Comprehensive Summary
This study investigated whether machine learning models can predict early pediatric sepsis using routine electronic health record (EHR) data from the first 4 hours of emergency department (ED) care. A multicenter registry was assembled from five U.S. health systems (Epic and Cerner) covering 2,323,720 pediatric ED visits for patients aged 2 months to <18 years old. Model derivation used 1,604,422 visits (from Jan 2016 - Feb 2020) and temporal validation used 719,298 visits (from Jan 2021 - Dec 2022). Outcomes were defined by the Phoenix Sepsis Criteria (PSC): suspected infection plus PSC ≥2 (sepsis) or PSC sepsis with ≥1 cardiovascular point (septic shock) occurring within 48 hours after the features window. PSC scores were calculated over two separate 24-hour periods, with the higher score used for analysis. Prevalence in the test set was 0.37% (sepsis) and 0.15% (shock).

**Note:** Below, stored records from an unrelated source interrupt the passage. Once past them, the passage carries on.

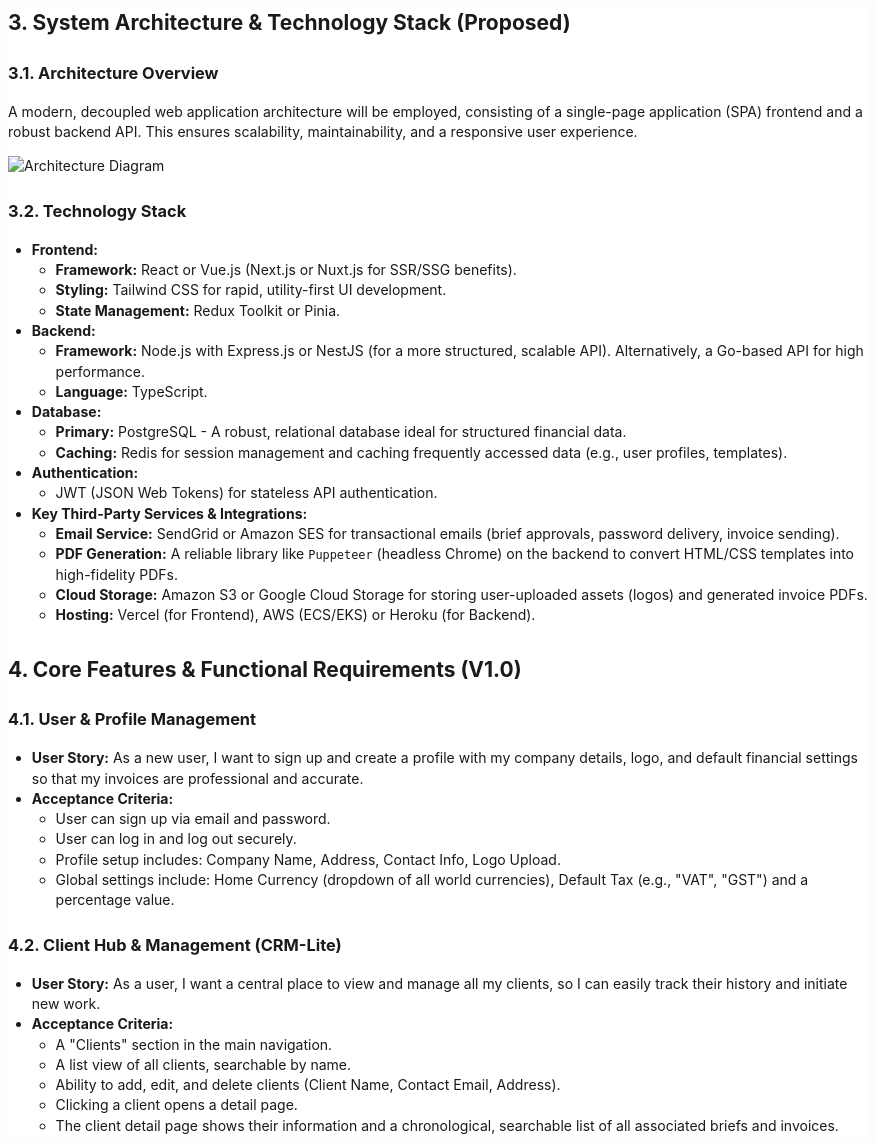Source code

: ## 3. System Architecture & Technology Stack (Proposed)

### 3.1. Architecture Overview
A modern, decoupled web application architecture will be employed, consisting of a single-page application (SPA) frontend and a robust backend API. This ensures scalability, maintainability, and a responsive user experience.

![Architecture Diagram](https://i.imgur.com/8Q5YvYm.png)

### 3.2. Technology Stack
*   **Frontend:**
    *   **Framework:** React or Vue.js (Next.js or Nuxt.js for SSR/SSG benefits).
    *   **Styling:** Tailwind CSS for rapid, utility-first UI development.
    *   **State Management:** Redux Toolkit or Pinia.
*   **Backend:**
    *   **Framework:** Node.js with Express.js or NestJS (for a more structured, scalable API). Alternatively, a Go-based API for high performance.
    *   **Language:** TypeScript.
*   **Database:**
    *   **Primary:** PostgreSQL - A robust, relational database ideal for structured financial data.
    *   **Caching:** Redis for session management and caching frequently accessed data (e.g., user profiles, templates).
*   **Authentication:**
    *   JWT (JSON Web Tokens) for stateless API authentication.
*   **Key Third-Party Services & Integrations:**
    *   **Email Service:** SendGrid or Amazon SES for transactional emails (brief approvals, password delivery, invoice sending).
    *   **PDF Generation:** A reliable library like `Puppeteer` (headless Chrome) on the backend to convert HTML/CSS templates into high-fidelity PDFs.
    *   **Cloud Storage:** Amazon S3 or Google Cloud Storage for storing user-uploaded assets (logos) and generated invoice PDFs.
    *   **Hosting:** Vercel (for Frontend), AWS (ECS/EKS) or Heroku (for Backend).

## 4. Core Features & Functional Requirements (V1.0)

### 4.1. User & Profile Management
*   **User Story:** As a new user, I want to sign up and create a profile with my company details, logo, and default financial settings so that my invoices are professional and accurate.
*   **Acceptance Criteria:**
    *   User can sign up via email and password.
    *   User can log in and log out securely.
    *   Profile setup includes: Company Name, Address, Contact Info, Logo Upload.
    *   Global settings include: Home Currency (dropdown of all world currencies), Default Tax (e.g., "VAT", "GST") and a percentage value.

### 4.2. Client Hub & Management (CRM-Lite)
*   **User Story:** As a user, I want a central place to view and manage all my clients, so I can easily track their history and initiate new work.
*   **Acceptance Criteria:**
    *   A "Clients" section in the main navigation.
    *   A list view of all clients, searchable by name.
    *   Ability to add, edit, and delete clients (Client Name, Contact Email, Address).
    *   Clicking a client opens a detail page.
    *   The client detail page shows their information and a chronological, searchable list of all associated briefs and invoices.
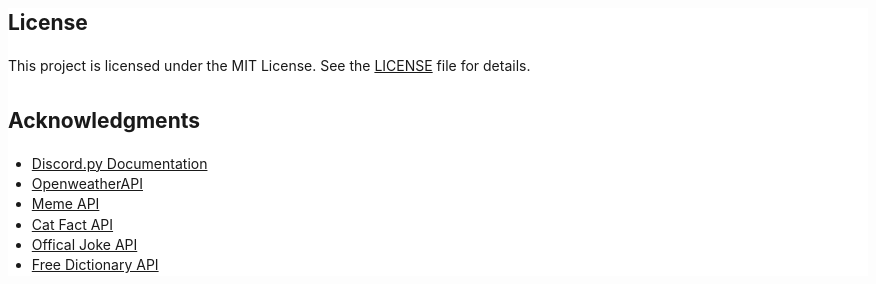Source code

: ## License

This project is licensed under the MIT License. See the [LICENSE](./LICENSE) file for details.

## Acknowledgments
 
* [Discord.py Documentation](https://discordpy.readthedocs.io/en/stable/)
* [OpenweatherAPI](https://openweathermap.org/api)
* [Meme API](https://github.com/D3vd/Meme_Api)
* [Cat Fact API](https://catfact.ninja/)
* [Offical Joke API](https://github.com/15Dkatz/official_joke_api)
* [Free Dictionary API](https://github.com/meetDeveloper/freeDictionaryAPI)
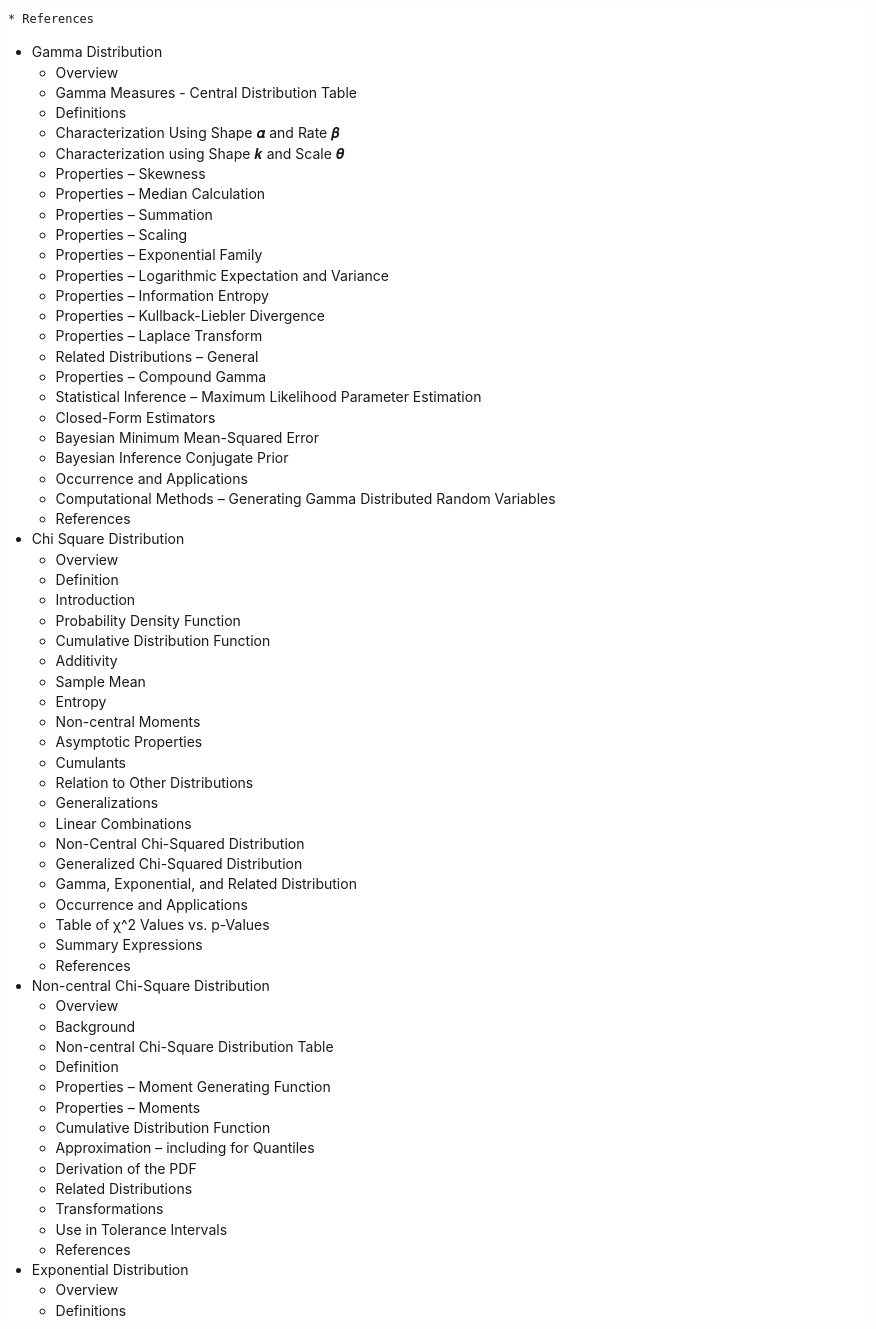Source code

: 	* References
 * Gamma Distribution
	* Overview
	* Gamma Measures - Central Distribution Table
	* Definitions
	* Characterization Using Shape 𝜶 and Rate 𝜷
	* Characterization using Shape 𝒌 and Scale 𝜽
	* Properties – Skewness
	* Properties – Median Calculation
	* Properties – Summation
	* Properties – Scaling
	* Properties – Exponential Family
	* Properties – Logarithmic Expectation and Variance
	* Properties – Information Entropy
	* Properties – Kullback-Liebler Divergence
	* Properties – Laplace Transform
	* Related Distributions – General
	* Properties – Compound Gamma
	* Statistical Inference – Maximum Likelihood Parameter Estimation
	* Closed-Form Estimators
	* Bayesian Minimum Mean-Squared Error
	* Bayesian Inference Conjugate Prior
	* Occurrence and Applications
	* Computational Methods – Generating Gamma Distributed Random Variables
	* References
 * Chi Square Distribution
	* Overview
	* Definition
	* Introduction
	* Probability Density Function
	* Cumulative Distribution Function
	* Additivity
	* Sample Mean
	* Entropy
	* Non-central Moments
	* Asymptotic Properties
	* Cumulants
	* Relation to Other Distributions
	* Generalizations
	* Linear Combinations
	* Non-Central Chi-Squared Distribution
	* Generalized Chi-Squared Distribution
	* Gamma, Exponential, and Related Distribution
	* Occurrence and Applications
	* Table of χ^2 Values vs. p-Values
	* Summary Expressions
	* References
 * Non-central Chi-Square Distribution
	* Overview
	* Background
	* Non-central Chi-Square Distribution Table
	* Definition
	* Properties – Moment Generating Function
	* Properties – Moments
	* Cumulative Distribution Function
	* Approximation – including for Quantiles
	* Derivation of the PDF
	* Related Distributions
	* Transformations
	* Use in Tolerance Intervals
	* References
 * Exponential Distribution
	* Overview
	* Definitions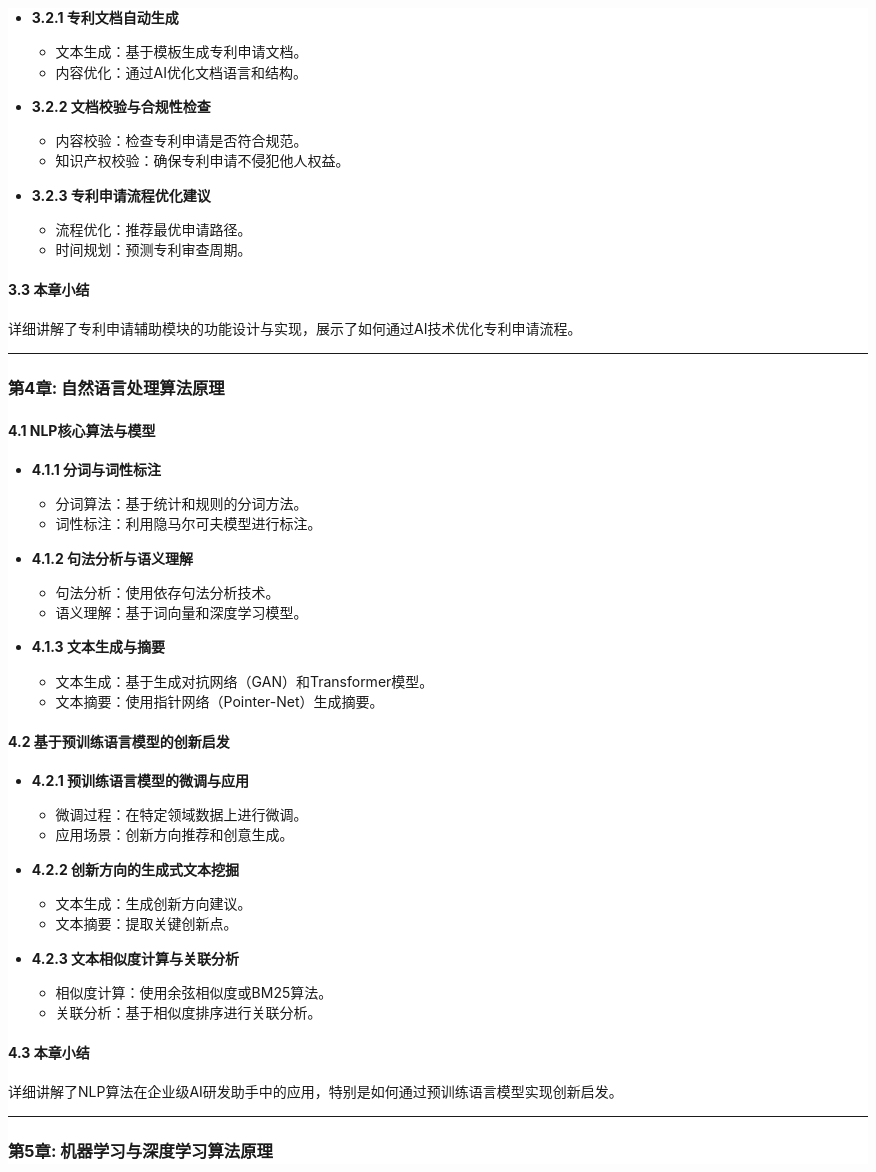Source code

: - **3.2.1 专利文档自动生成**
  - 文本生成：基于模板生成专利申请文档。
  - 内容优化：通过AI优化文档语言和结构。

- **3.2.2 文档校验与合规性检查**
  - 内容校验：检查专利申请是否符合规范。
  - 知识产权校验：确保专利申请不侵犯他人权益。

- **3.2.3 专利申请流程优化建议**
  - 流程优化：推荐最优申请路径。
  - 时间规划：预测专利审查周期。

#### 3.3 本章小结

详细讲解了专利申请辅助模块的功能设计与实现，展示了如何通过AI技术优化专利申请流程。

---

### 第4章: 自然语言处理算法原理

#### 4.1 NLP核心算法与模型

- **4.1.1 分词与词性标注**
  - 分词算法：基于统计和规则的分词方法。
  - 词性标注：利用隐马尔可夫模型进行标注。

- **4.1.2 句法分析与语义理解**
  - 句法分析：使用依存句法分析技术。
  - 语义理解：基于词向量和深度学习模型。

- **4.1.3 文本生成与摘要**
  - 文本生成：基于生成对抗网络（GAN）和Transformer模型。
  - 文本摘要：使用指针网络（Pointer-Net）生成摘要。

#### 4.2 基于预训练语言模型的创新启发

- **4.2.1 预训练语言模型的微调与应用**
  - 微调过程：在特定领域数据上进行微调。
  - 应用场景：创新方向推荐和创意生成。

- **4.2.2 创新方向的生成式文本挖掘**
  - 文本生成：生成创新方向建议。
  - 文本摘要：提取关键创新点。

- **4.2.3 文本相似度计算与关联分析**
  - 相似度计算：使用余弦相似度或BM25算法。
  - 关联分析：基于相似度排序进行关联分析。

#### 4.3 本章小结

详细讲解了NLP算法在企业级AI研发助手中的应用，特别是如何通过预训练语言模型实现创新启发。

---

### 第5章: 机器学习与深度学习算法原理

Two model families, ridge logistic regression and gradient tree boosting (XGBoost), were trained with nested cross-validation with the goal to maximize specificity at a threshold of 90% sensitivity. Features emphasized variables available before clinician decision-making effects, including Emergency Severity Index (ESI) triage, age-adjusted vital signs (temperature, heart rate, respiratory rate, blood pressure), oxygen saturation (including informative missingness), age/sex, arrival mode, ED utilization in the prior year, and complex chronic conditions. In temporal validation, prediction of sepsis was strong with AUROC 0.936 for XGBoost (vs 0.923 ridge), specificity 0.807 at 90% sensitivity, LR+ 4.67, PPV 1.7%, and number-needed-to-evaluate 59. Shock AUROCs were 0.926 (XGBoost) and 0.923 (ridge). Feature contribution (SHAP) highlighted ESI category, minimum oxygen saturation (and its absence), age-adjusted shock index, recent ED use/admission, and chronic disease burden as top predictors. Fairness analyses showed comparable AUROCs across age, sex, race/ethnicity, language, and site, with slightly higher AUROC in Medicaid-insured compared to commercially insured children. Calibration curves and site-level AUPRC/AUROC were reported, with minimal variability across systems.
Outcomes and Implications
Pediatric sepsis is a leading cause of child mortality, and earlier prognostic identification could enable timelier evaluation and treatment even before organ dysfunction appears. These findings suggest that machine learning-based early warning systems using routine ED data are feasible and clinically informative, providing meaningful LR+ at high sensitivity. However, because sepsis is rare, PPV remains low, which raises concerns about alarm fatigue. The authors recommend a two-step strategy in which model alerts are combined with clinician judgment, along with prospective evaluation in real-world workflows before deployment. Future directions include testing variable alert thresholds, comparing parsimonious models with more comprehensive feature sets, and integrating the models into EHRs.